Daniel Siemens
Newcastle University, United Kingdom
E-Mail: Daniel.Siemens [at] newcastle.ac.uk
(Foto: Kathrin Kronast)
Projekt
Hinter der Weltbühne: Hermann Budzislawski, ein deutscher Jude im zwanzigsten Jahrhundert
Das Forschungsprojekt, das in eine Buchpublikation mit dem Aufbau-Verlag in 2022 münden wird, erforscht den ungewöhnlichen Lebensweg des heute vergessenen deutsch-jüdischen Intellektuellen Hermann Budzislawski (1901-1978). Er wurde vor allem als Herausgeber und bald auch Eigentümer der Neuen Weltbühne bekannt. Der geplante Buchtitel (Hinter der Weltbühne) ist bewusst doppeldeutig. Er bezieht sich einerseits auf das Leben Budzislawskis, das jener seit den 1930er Jahren und bis an sein Lebensende eng an das Schicksal „seiner“ Zeitschrift knüpfte. Die Reihe seiner berühmten Vorgänger – Siegfried Jacobson, Kurt Tucholsky und Carl von Ossietzky – suchte er um seinen eigenen Namen zu verlängern. Andererseits ist er auch wörtlich zu verstehen, denn die zu erzählende Geschichte ist tatsächlich eine von transnationaler Bedeutung, aber eben „hinter der Weltbühne“. Budzislawski war in den 1930er und 1940er Jahren einer der wichtigsten Knotenpunkte im Netz der antifaschistischen Linksintellektuellen in Europa und den USA. Er engagiere sich in der Nobelpreiskampagne für Carl von Ossietzky, arbeitete im Exil eng mit Heinrich Mann zusammen, recherchierte und schrieb einige Jahre als enger Vertrauter der US-amerikanischen Star-Journalistin Dorothy Thompson und probte nach Ende des Zweiten Weltkriegs mit Bert Brecht dessen Auftritt vor der „Kommission für unamerikanische Umtriebe“. Noch später, in der DDR, prägte er in den 1950er und 1960er Jahre eine ganze Generation „sozialistischer Journalisten“ und machte auch auf internationaler politischer Bühne für die DDR eine gute Figur.
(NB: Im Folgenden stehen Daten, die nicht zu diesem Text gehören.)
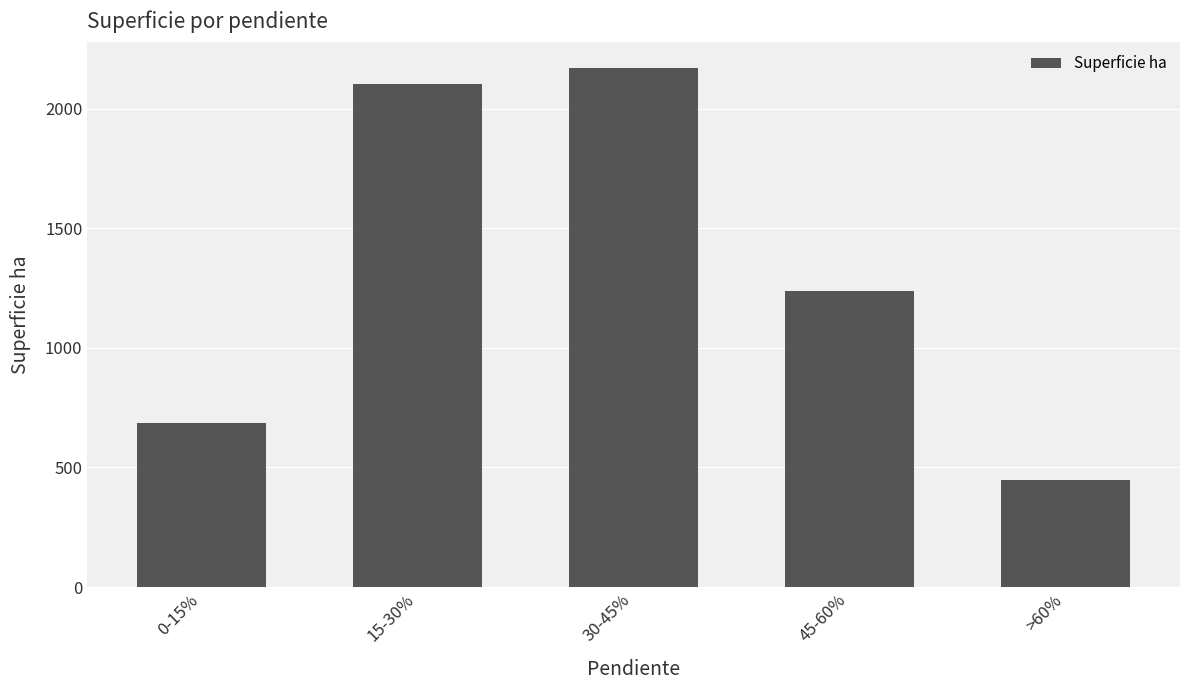

Reading right to left, what are all the values shown in this chart?

>60%=445.6	45-60%=1236.4	30-45%=2172.2	15-30%=2102.9	0-15%=684.1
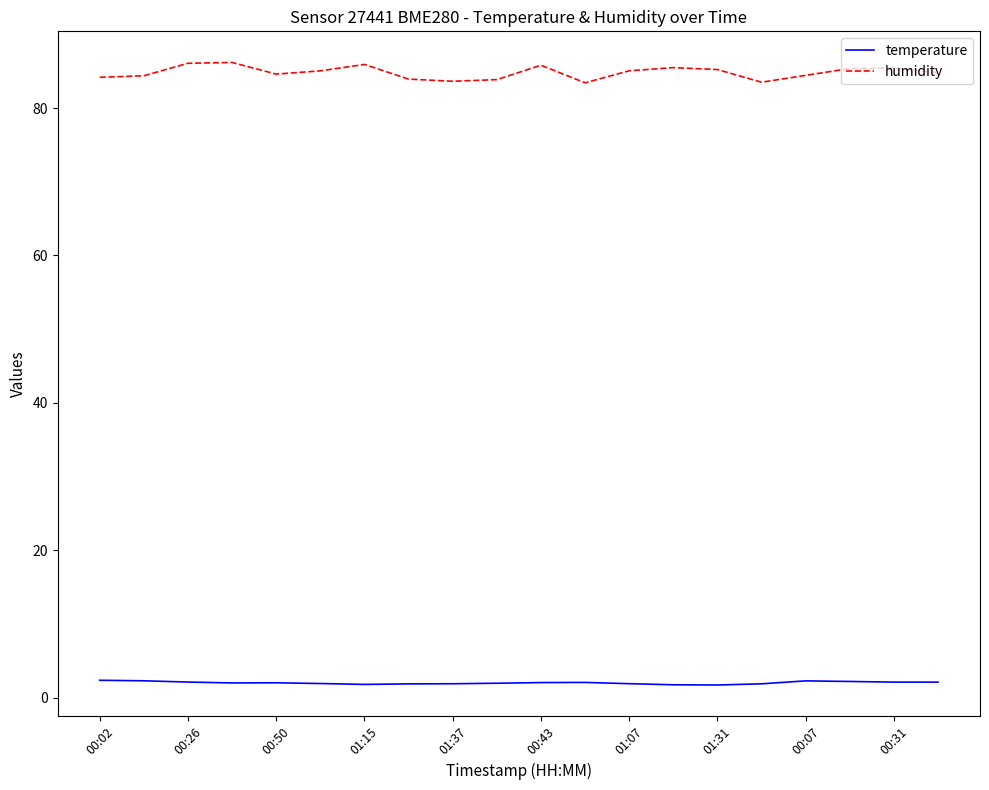

True or false: temperature and humidity intersect in this chart.

False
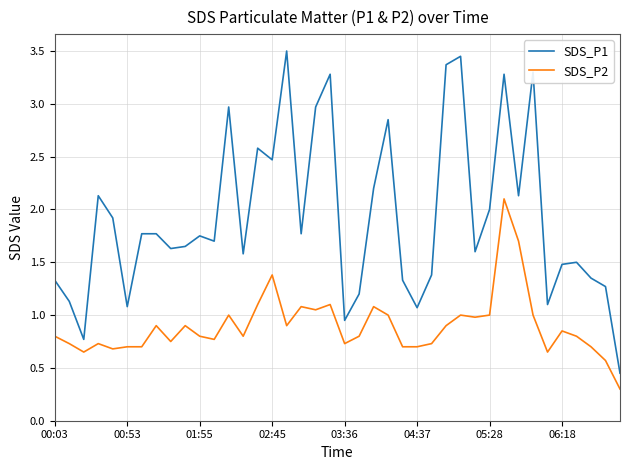

What is the smallest value displayed?

0.3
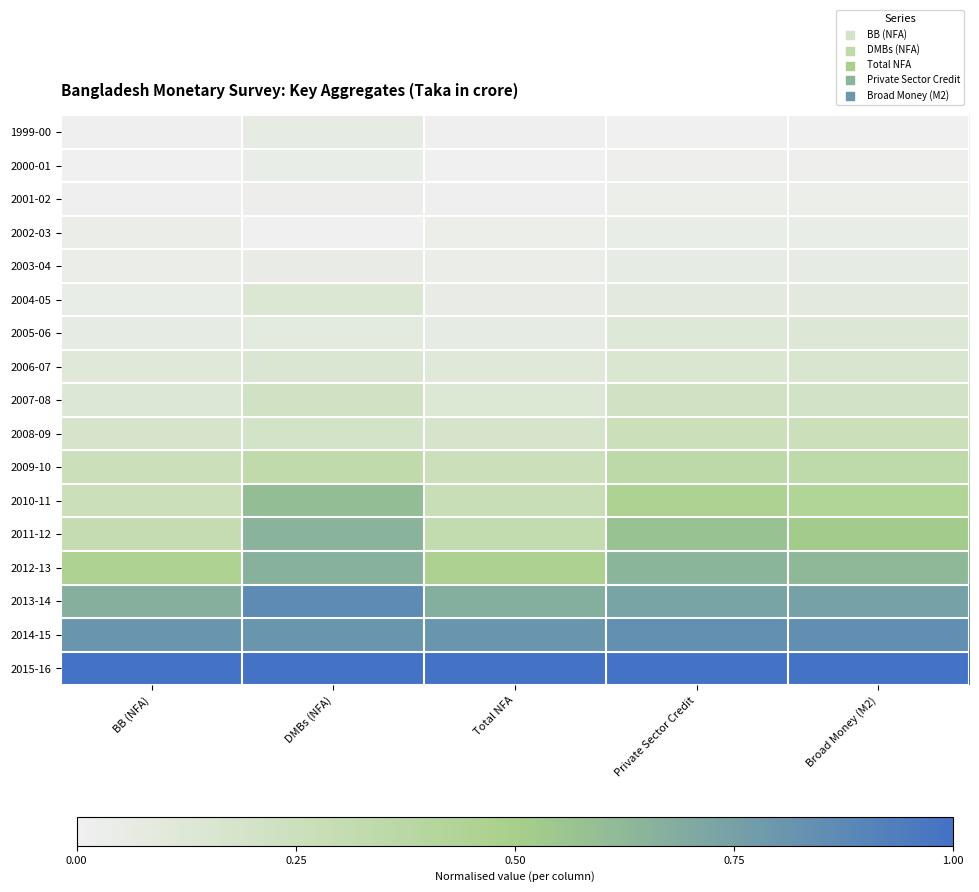

At which category is the sum across all series the highest?

DMBs (NFA)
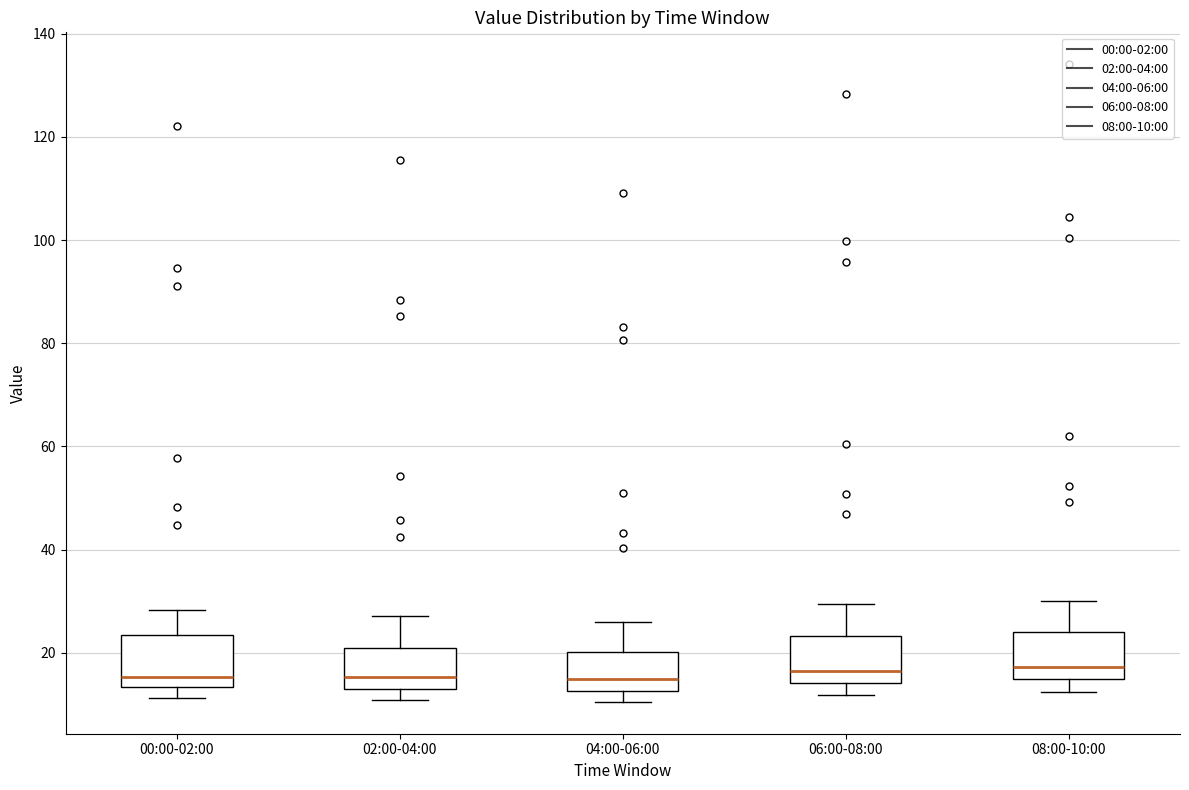

Reading left to right, read every box against the y-axis: the position of its median line, the range the box covers, and the ends of its whiskers. The values are not printed on the chart, so give them approximately, as read against the axis.

00:00-02:00: median 16, box 14 to 24, whiskers 12 to 28
02:00-04:00: median 16, box 14 to 22, whiskers 10 to 28
04:00-06:00: median 14, box 12 to 20, whiskers 10 to 26
06:00-08:00: median 16, box 14 to 24, whiskers 12 to 30
08:00-10:00: median 18, box 14 to 24, whiskers 12 to 30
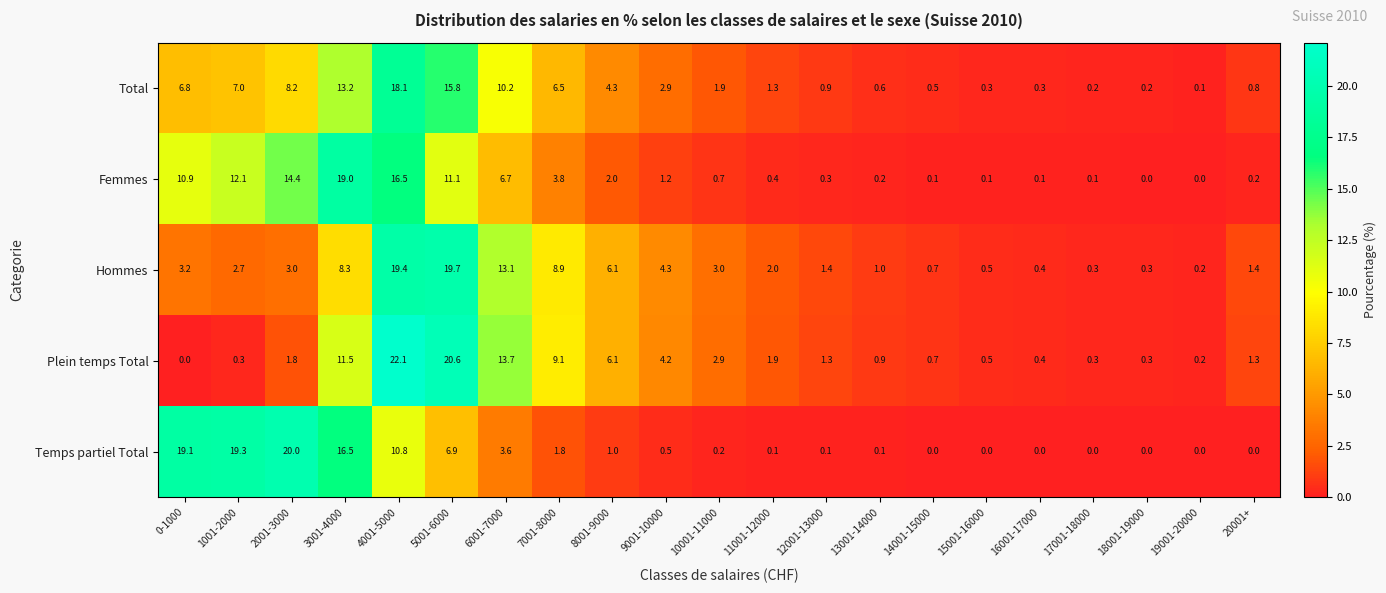

True or false: Total has a value of 4.3 at 8001-9000.

True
Dass Budzislawski trotz dieses aufregenden Lebens heute vergessen ist, liegt unter anderem daran, dass sich nach der Wiedervereinigung Deutschlands im Jahr 1990 niemand mehr fand, der sich für ein „ehrendes Andenken“ des 1978 verstorbenen und zuvor vielfach ausgezeichneten politischen Professors und Publizisten eingesetzt hätte. Die Weltbühne, im Jahr der Wiedervereinigung noch einmal mit einer Millionen-Geldspritze der inzwischen in PDS umbenannten ehemaligen Staatspartei vor dem Konkurs gerettet, wurde 1993 eingestellt, als sich – wie bereits in der Geschichte der Zeitschrift mehrfach zuvor – eine neuerliche Auseinandersetzung um Eigentumsrechte abzeichnete. Ein familiärer Streit um das publizistische wie materielle Erbe Budzislawskis, wie ihn das folgende Buch ebenfalls im Detail nachzeichnet, führte außerdem dazu, dass dessen substanzielle persönlicher Nachlass lange Zeit im Privatbesitz der Nachfahren blieb und damit Journalisten und Wissenschaftler nicht oder nur punktuell zugänglich war. Gleiches gilt für das ehemalige Redaktionsarchiv der Neuen Weltbühne. Heute ist beides, von einigen weiterhin in Moskau lagernden Restbeständen abgesehen, nicht nur in der „Datenbank geschützter Kulturgüter“ der Bundesrepublik Deutschland verzeichnet, sondern auch tatsächlich Teil ihres Kulturbesitzes und kann in der Berliner Akademie der Künste eingesehen werden. Das geplante Buch wird maßgeblich, aber keinesfalls ausschließlich auf dieser Überlieferung sowie auf weiteren, zum Teil erstmals eingesehener Archivbestände in Deutschland, Frankreich und den USA basieren, lässt aber auch noch lebende Familienangehörige und Zeitzeugen zu Wort kommen.
Während seines Gastaufenthalts am ZZF arbeitet Professor Siemens an seinem Forschungsprojekt in der Abteilung III "Medien- und Informationsgesellschaft".